How exactly does heat increase the kinetic energy of particles?


How exactly does heat increase the kinetic energy of particles?

In: 6

A hot object has fast molecules, i.e. molecules with high kinetic energy. When it touches a cool object (which has slow molecules), its fast molecules randomly whack into the slow ones and make them move faster, increasing their kinetic energy.

Heat _is_ the kinetic energy of particles. The more they move, they more they bump into other particles and knock them around as well, “heating,” them up.

The vibrations, rotations and general movement of particles will always contain some kinetic energy. We can measure this general vibration as a temperature of the particle system.

When you heating something, say water on a stove, the energy from the stove is being conducted through a vessel into the water, adding energy into it. The particles in the metal then vibrate faster and faster, and those metal particles in contact with the water will then impart energy to the water particles, heating the water.

One big issue, is that energy is an *abstraction*

It tells you a lot of useful things, with very simple math, but you can’t ever measure energy directly. So you should give up the idea the energy is a actual “thing” but more of a “label”.

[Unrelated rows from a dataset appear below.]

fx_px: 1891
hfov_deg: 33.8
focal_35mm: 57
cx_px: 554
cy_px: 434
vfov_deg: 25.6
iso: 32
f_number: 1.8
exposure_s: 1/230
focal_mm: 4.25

So heat, is just the label that we give to a body whose particles move in a disorderly fashion. The more they move the more heat they have. (Actually to be precise heat is how much of the movement of the particles is/can be transferred to another body, but the point stands)

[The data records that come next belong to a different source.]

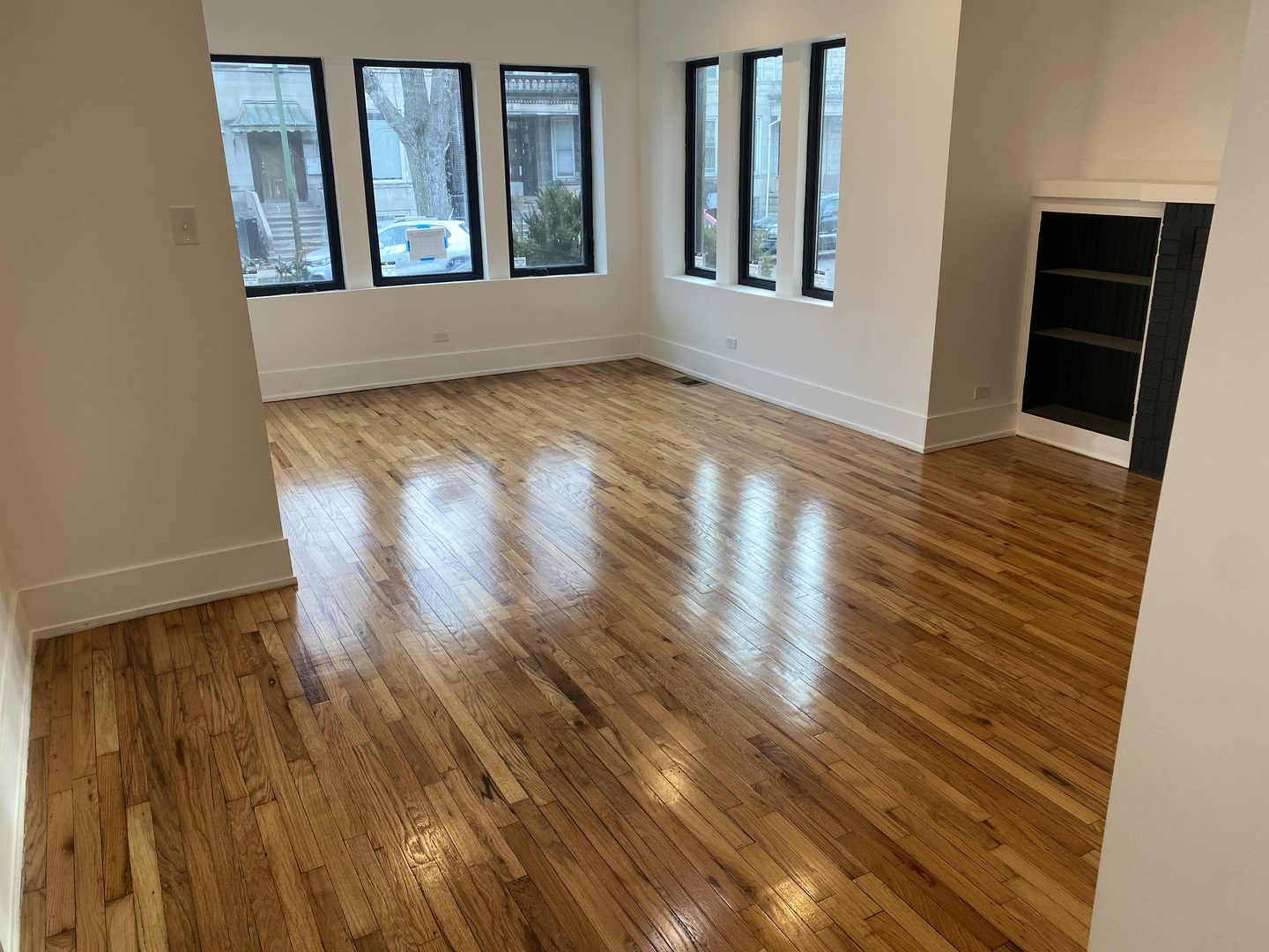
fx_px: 953
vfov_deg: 53.1
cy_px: 476
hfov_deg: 67.3
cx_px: 634
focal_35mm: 26
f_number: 1.8
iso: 64
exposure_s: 1/120
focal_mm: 4.25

If you consider one single particle, it can’t move disorderly, because relative to itself it always moves straight, so for a single particle we prefer to use the label kinetic energy, because a body whose particles move in an orderly fashion is simply a moving body and not an hot one.

Once again, heat and kinetic energy, are functionally the same thing, just two different names for two facets of the same phenomenon.

Heat is just another word for transferring kinetic energy. Temperature above absolute zero is just the random, kinetic energy of atoms. Heat is the process by which the kinetic energy of one thing is transferred to another. How the heat (energy) is transferred depends on circumstances. Radiation, convection, conduction are some ways, but in every case kinetic energy is transferred from one thing to another.